Excerpts from a dataset
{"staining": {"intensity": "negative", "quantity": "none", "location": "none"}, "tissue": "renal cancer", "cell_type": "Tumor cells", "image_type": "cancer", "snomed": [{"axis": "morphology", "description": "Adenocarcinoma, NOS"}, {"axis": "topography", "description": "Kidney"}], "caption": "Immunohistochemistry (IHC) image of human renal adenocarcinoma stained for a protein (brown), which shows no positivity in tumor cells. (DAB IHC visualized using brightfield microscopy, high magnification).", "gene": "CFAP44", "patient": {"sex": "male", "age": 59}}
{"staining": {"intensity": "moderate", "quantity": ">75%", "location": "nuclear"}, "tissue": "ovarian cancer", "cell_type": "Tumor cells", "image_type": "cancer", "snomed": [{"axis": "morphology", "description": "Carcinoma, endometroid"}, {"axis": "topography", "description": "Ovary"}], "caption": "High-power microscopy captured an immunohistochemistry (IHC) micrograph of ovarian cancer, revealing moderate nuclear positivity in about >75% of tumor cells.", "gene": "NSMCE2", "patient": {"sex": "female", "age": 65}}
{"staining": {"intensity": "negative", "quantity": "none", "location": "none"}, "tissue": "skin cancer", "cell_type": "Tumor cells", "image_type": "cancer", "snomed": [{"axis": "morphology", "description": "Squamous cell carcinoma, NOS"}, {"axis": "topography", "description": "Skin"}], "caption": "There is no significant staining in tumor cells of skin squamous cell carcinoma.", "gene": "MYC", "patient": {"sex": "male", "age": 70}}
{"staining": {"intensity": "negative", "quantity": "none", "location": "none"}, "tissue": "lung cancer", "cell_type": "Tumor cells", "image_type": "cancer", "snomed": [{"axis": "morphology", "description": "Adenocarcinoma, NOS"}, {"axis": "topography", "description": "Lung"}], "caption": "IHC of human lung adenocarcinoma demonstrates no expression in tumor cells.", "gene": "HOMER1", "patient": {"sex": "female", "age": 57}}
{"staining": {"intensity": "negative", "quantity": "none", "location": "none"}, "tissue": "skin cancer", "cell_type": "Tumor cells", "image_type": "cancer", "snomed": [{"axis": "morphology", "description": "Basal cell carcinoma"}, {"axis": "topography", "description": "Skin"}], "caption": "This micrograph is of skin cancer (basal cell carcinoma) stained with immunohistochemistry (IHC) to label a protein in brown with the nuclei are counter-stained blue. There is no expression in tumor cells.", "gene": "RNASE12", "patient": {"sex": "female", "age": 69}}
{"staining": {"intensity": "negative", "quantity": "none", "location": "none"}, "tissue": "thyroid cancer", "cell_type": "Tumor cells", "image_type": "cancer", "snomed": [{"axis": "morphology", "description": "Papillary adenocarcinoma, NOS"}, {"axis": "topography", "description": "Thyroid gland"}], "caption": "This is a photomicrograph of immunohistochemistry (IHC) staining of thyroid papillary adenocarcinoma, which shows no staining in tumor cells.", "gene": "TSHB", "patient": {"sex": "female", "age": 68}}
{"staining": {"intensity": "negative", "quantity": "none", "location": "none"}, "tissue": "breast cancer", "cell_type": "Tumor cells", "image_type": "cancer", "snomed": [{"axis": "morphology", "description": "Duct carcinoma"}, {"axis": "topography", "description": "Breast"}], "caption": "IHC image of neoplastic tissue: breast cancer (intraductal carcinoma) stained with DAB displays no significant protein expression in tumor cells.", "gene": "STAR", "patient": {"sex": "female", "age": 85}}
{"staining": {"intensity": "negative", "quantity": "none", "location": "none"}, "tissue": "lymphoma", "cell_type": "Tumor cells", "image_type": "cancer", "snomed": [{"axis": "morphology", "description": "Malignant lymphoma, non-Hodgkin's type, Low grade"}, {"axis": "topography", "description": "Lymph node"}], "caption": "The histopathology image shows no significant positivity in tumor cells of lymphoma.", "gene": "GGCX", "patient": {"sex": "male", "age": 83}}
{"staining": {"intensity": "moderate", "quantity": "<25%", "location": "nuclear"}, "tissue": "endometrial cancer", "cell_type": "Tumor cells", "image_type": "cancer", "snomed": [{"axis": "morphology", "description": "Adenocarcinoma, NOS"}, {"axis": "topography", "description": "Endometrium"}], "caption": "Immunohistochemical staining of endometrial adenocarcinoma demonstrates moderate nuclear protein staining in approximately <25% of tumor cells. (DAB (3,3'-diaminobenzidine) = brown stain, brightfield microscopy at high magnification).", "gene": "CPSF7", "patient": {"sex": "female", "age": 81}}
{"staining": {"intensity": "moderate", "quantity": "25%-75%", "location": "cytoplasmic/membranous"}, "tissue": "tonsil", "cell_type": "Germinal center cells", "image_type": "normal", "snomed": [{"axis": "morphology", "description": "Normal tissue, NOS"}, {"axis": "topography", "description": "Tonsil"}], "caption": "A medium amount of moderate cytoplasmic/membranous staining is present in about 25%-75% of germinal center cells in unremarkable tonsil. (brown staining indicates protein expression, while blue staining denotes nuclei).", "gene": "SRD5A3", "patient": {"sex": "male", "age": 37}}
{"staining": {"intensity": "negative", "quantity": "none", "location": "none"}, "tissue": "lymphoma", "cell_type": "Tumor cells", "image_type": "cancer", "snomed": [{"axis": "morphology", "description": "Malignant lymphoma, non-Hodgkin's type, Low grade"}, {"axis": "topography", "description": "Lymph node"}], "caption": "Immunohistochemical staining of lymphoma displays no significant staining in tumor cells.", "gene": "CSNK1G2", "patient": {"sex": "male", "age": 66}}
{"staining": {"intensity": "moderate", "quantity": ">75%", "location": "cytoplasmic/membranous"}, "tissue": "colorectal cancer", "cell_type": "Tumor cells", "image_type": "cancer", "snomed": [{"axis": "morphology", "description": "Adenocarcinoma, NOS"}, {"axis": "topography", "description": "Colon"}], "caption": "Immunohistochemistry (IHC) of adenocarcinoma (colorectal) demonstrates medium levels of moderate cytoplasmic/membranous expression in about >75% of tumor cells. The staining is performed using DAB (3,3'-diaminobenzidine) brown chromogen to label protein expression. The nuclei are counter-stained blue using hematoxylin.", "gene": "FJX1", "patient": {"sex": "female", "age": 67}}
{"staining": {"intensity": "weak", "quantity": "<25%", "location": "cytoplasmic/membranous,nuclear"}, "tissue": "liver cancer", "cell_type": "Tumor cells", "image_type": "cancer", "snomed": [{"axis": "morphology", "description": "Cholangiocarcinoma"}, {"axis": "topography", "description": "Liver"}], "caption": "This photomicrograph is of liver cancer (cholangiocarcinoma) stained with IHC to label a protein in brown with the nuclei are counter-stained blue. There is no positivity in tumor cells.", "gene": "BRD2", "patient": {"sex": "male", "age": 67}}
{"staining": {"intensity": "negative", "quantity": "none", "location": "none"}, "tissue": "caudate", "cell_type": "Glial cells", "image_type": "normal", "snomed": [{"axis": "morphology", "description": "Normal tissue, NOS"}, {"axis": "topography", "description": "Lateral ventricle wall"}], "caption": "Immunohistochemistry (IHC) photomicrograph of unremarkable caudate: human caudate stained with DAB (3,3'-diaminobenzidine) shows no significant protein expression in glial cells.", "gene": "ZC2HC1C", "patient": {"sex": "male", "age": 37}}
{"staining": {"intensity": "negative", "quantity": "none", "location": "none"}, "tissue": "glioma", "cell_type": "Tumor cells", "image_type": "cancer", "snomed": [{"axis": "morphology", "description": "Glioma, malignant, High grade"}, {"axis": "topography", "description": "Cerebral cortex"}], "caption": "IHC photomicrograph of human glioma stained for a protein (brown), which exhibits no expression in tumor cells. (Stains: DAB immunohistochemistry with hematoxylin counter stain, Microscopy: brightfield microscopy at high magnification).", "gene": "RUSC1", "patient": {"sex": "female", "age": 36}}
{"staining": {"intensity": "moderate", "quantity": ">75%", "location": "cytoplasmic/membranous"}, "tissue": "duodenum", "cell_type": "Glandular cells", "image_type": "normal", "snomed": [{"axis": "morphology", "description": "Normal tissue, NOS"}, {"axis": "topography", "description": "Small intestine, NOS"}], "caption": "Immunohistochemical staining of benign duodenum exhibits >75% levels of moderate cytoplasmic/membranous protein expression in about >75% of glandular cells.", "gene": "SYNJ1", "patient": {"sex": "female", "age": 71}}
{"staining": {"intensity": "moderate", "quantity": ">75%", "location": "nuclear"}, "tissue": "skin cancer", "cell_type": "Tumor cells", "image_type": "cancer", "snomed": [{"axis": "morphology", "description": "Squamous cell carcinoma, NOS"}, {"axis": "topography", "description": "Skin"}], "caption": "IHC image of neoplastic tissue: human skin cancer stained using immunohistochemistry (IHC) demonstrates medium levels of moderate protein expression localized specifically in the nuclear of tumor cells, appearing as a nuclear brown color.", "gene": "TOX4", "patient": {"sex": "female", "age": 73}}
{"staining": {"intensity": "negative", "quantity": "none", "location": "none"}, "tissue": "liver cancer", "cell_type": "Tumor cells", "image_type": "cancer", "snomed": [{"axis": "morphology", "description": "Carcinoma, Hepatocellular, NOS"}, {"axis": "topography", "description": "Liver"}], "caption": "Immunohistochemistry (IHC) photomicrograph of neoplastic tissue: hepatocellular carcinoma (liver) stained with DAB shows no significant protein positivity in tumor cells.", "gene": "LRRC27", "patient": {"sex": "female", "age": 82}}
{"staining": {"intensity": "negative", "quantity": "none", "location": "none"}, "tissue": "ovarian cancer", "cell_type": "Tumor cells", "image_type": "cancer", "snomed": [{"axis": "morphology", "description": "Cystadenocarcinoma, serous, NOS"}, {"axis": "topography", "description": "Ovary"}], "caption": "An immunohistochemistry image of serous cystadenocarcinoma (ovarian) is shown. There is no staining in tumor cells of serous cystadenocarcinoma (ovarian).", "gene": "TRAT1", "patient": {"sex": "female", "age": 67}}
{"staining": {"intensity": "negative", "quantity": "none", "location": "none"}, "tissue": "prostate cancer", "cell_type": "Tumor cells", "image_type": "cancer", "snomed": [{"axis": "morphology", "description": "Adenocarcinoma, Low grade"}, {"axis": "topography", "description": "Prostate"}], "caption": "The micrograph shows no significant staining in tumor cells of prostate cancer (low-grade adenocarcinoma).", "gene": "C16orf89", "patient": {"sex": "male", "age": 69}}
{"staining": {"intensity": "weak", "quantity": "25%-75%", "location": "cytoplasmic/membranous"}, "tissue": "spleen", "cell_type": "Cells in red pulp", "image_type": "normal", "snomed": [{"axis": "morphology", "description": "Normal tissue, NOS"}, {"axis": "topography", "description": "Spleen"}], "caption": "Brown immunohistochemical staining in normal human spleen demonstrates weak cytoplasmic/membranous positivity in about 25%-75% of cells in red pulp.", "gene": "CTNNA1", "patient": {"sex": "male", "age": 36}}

Exercise brief
Restate word for word the lines above, beginning at the first one and ending at the line that carries "of human lung".

Response to the exercise
{"staining": {"intensity": "negative", "quantity": "none", "location": "none"}, "tissue": "renal cancer", "cell_type": "Tumor cells", "image_type": "cancer", "snomed": [{"axis": "morphology", "description": "Adenocarcinoma, NOS"}, {"axis": "topography", "description": "Kidney"}], "caption": "Immunohistochemistry (IHC) image of human renal adenocarcinoma stained for a protein (brown), which shows no positivity in tumor cells. (DAB IHC visualized using brightfield microscopy, high magnification).", "gene": "CFAP44", "patient": {"sex": "male", "age": 59}}
{"staining": {"intensity": "moderate", "quantity": ">75%", "location": "nuclear"}, "tissue": "ovarian cancer", "cell_type": "Tumor cells", "image_type": "cancer", "snomed": [{"axis": "morphology", "description": "Carcinoma, endometroid"}, {"axis": "topography", "description": "Ovary"}], "caption": "High-power microscopy captured an immunohistochemistry (IHC) micrograph of ovarian cancer, revealing moderate nuclear positivity in about >75% of tumor cells.", "gene": "NSMCE2", "patient": {"sex": "female", "age": 65}}
{"staining": {"intensity": "negative", "quantity": "none", "location": "none"}, "tissue": "skin cancer", "cell_type": "Tumor cells", "image_type": "cancer", "snomed": [{"axis": "morphology", "description": "Squamous cell carcinoma, NOS"}, {"axis": "topography", "description": "Skin"}], "caption": "There is no significant staining in tumor cells of skin squamous cell carcinoma.", "gene": "MYC", "patient": {"sex": "male", "age": 70}}
{"staining": {"intensity": "negative", "quantity": "none", "location": "none"}, "tissue": "lung cancer", "cell_type": "Tumor cells", "image_type": "cancer", "snomed": [{"axis": "morphology", "description": "Adenocarcinoma, NOS"}, {"axis": "topography", "description": "Lung"}], "caption": "IHC of human lung adenocarcinoma demonstrates no expression in tumor cells.", "gene": "HOMER1", "patient": {"sex": "female", "age": 57}}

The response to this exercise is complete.